BEGIN SOURCE DATA

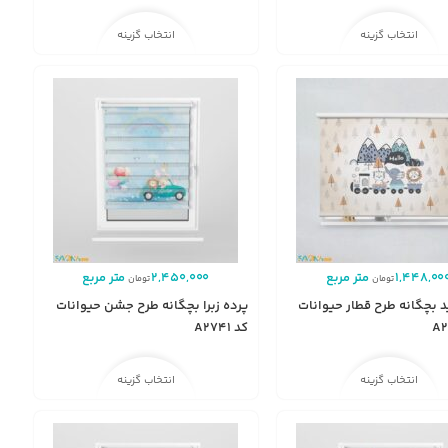
انتخاب گزینه
انتخاب گزینه
1,448,00
متر مربع
2,450,000
متر مربع
تومان
تومان
 بچگانه طرح قطار حیوانات
پرده زبرا بچگانه طرح جشن حیوانات
کد A2741
انتخاب گزینه
انتخاب گزینه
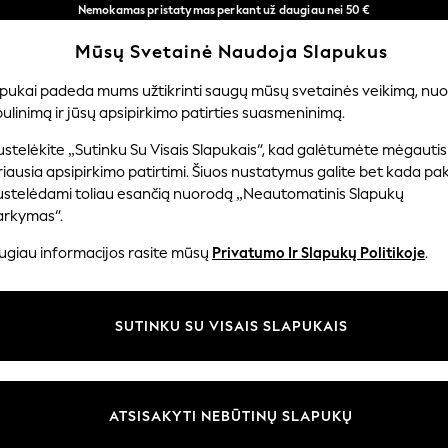
Nemokamas pristatymas perkant už daugiau nei 50 €
per 3–5 darbo dienas*
Mūsų Svetainė Naudoja Slapukus
Dabar galite apsipirkti lietuvių kalba!
Mūsų socialiniai tinklai
apukai padeda mums užtikrinti saugų mūsų svetainės veikimą, nuol
ulinimą ir jūsų apsipirkimo patirties suasmeninimą.
TUVĖ
MERGAITĖMS
BERNIUKAMS
KŪDIKIAMS
M
stelėkite „Sutinku Su Visais Slapukais“, kad galėtumėte mėgautis
iausia apsipirkimo patirtimi. Šiuos nustatymus galite bet kada pake
ustelėdami toliau esančią nuorodą „Neautomatinis Slapukų
arkymas“.
ir teisinė informacija
Skyriai
ugiau informacijos rasite mūsų
Privatumo Ir Slapukų Politikoje
.
 slapukų politika
Moterų
uostatos
Vyrams
SUTINKU SU VISAIS SLAPUKAIS
u tvarkyti slapukus
Berniukams
iepimų ir įvertinimų politika
Mergaitės
Pradžia
ATSISAKYTI NEBŪTINŲ SLAPUKŲ
Kūdikis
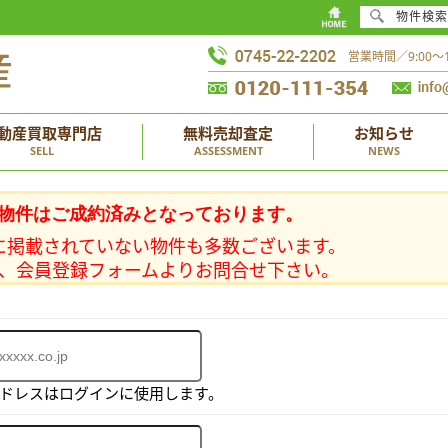
物件検索
営業時間／9:00
動産買取専門店
無料売却査定
お知らせ
SELL
ASSESSMENT
NEWS
物件はご成約済みとなっております。
に掲載されていない物件も多数ございます。
、会員登録フォームよりお問合せ下さい。
アドレスはログインに使用します。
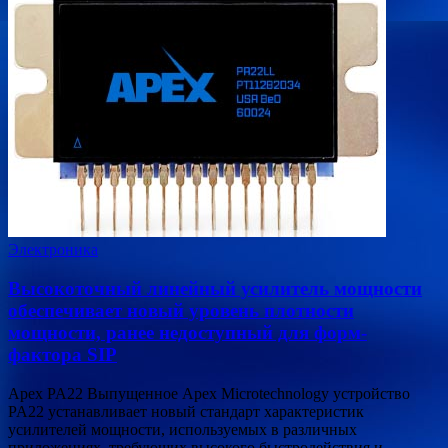
Электроника
Высокоточный линейный усилитель мощности
обеспечивает новый уровень плотности
мощности, ранее недоступный для форм-
фактора SIP
Apex PA22 Выпущенное Apex Microtechnology устройство
PA22 устанавливает новый стандарт характеристик
усилителей мощности, используемых в различных
приложениях, требующих высокого быстродействия и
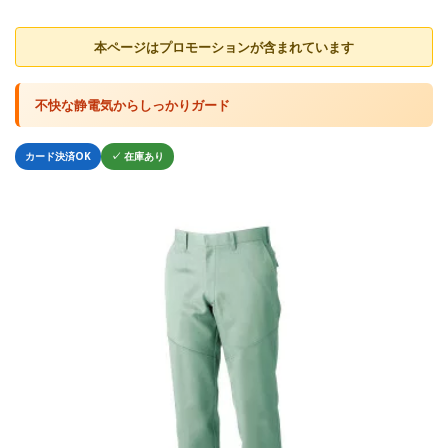
本ページはプロモーションが含まれています
不快な静電気からしっかりガード
カード決済OK
✓ 在庫あり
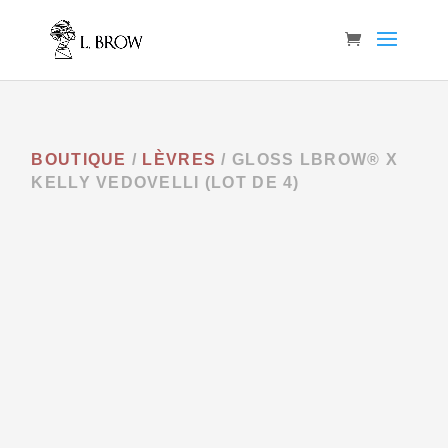
BOUTIQUE
/
LÈVRES
/ GLOSS LBROW® X
KELLY VEDOVELLI (LOT DE 4)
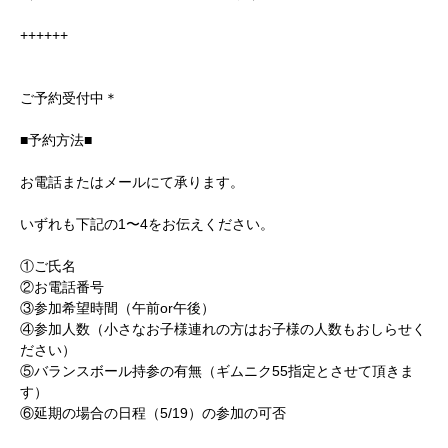
++++++
ご予約受付中＊
■予約方法■
お電話またはメールにて承ります。
いずれも下記の1〜4をお伝えください。
①ご氏名
②お電話番号
③参加希望時間（午前or午後）
④参加人数（小さなお子様連れの方はお子様の人数もおしらせく
ださい）
⑤バランスボール持参の有無（ギムニク55指定とさせて頂きま
す）
⑥延期の場合の日程（5/19）の参加の可否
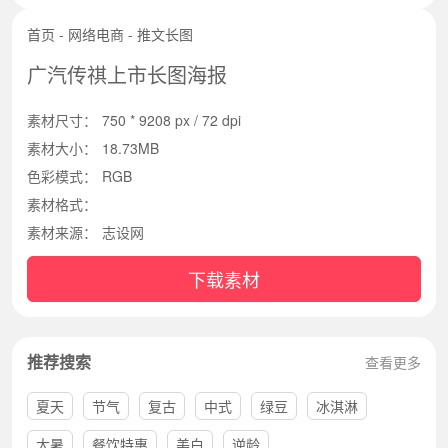
首页
-
网络电商
-
推文长图
广汽传祺上市长图海报
素材尺寸：
750 * 9208 px / 72 dpi
素材大小：
18.73MB
色彩模式：
RGB
素材格式：
素材来源：
志设网
下载素材
推荐搜索
查看更多
夏天
节气
复古
中式
绿豆
冰淇淋
大暑
餐饮特惠
美白
逆龄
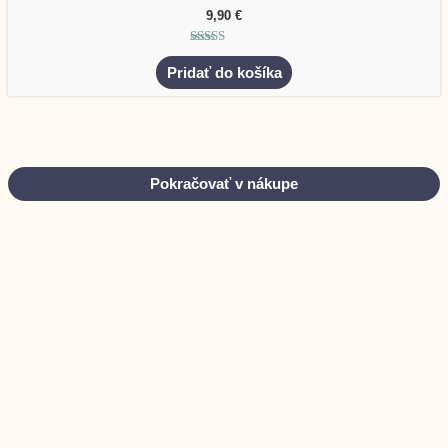
9,90
€
Hodnotenie
5.00
Pridať do košíka
z 5
Pokračovať v nákupe
Original
Current
-53%
price
price
was:
is:
16,90 €.
7,90 €.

END SOURCE DATA

- **HOW TO COMPLETE THIS TASK**
Extract the text of the items from the line with "本ページはプロモーションが含まれています" to the line with "⑥延期の場合の日程（5/19）の参加の可否", including both of those lines, and reproduce every line unchanged. Leave the pictures out of your answer.

- **REPLY TO THE EXERCISE**
本ページはプロモーションが含まれています
不快な静電気からしっかりガード
カード決済OK
✓ 在庫あり
BOUTIQUE
/
LÈVRES
/ GLOSS LBROW® X
KELLY VEDOVELLI (LOT DE 4)
++++++
ご予約受付中＊
■予約方法■
お電話またはメールにて承ります。
いずれも下記の1〜4をお伝えください。
①ご氏名
②お電話番号
③参加希望時間（午前or午後）
④参加人数（小さなお子様連れの方はお子様の人数もおしらせく
ださい）
⑤バランスボール持参の有無（ギムニク55指定とさせて頂きま
す）
⑥延期の場合の日程（5/19）の参加の可否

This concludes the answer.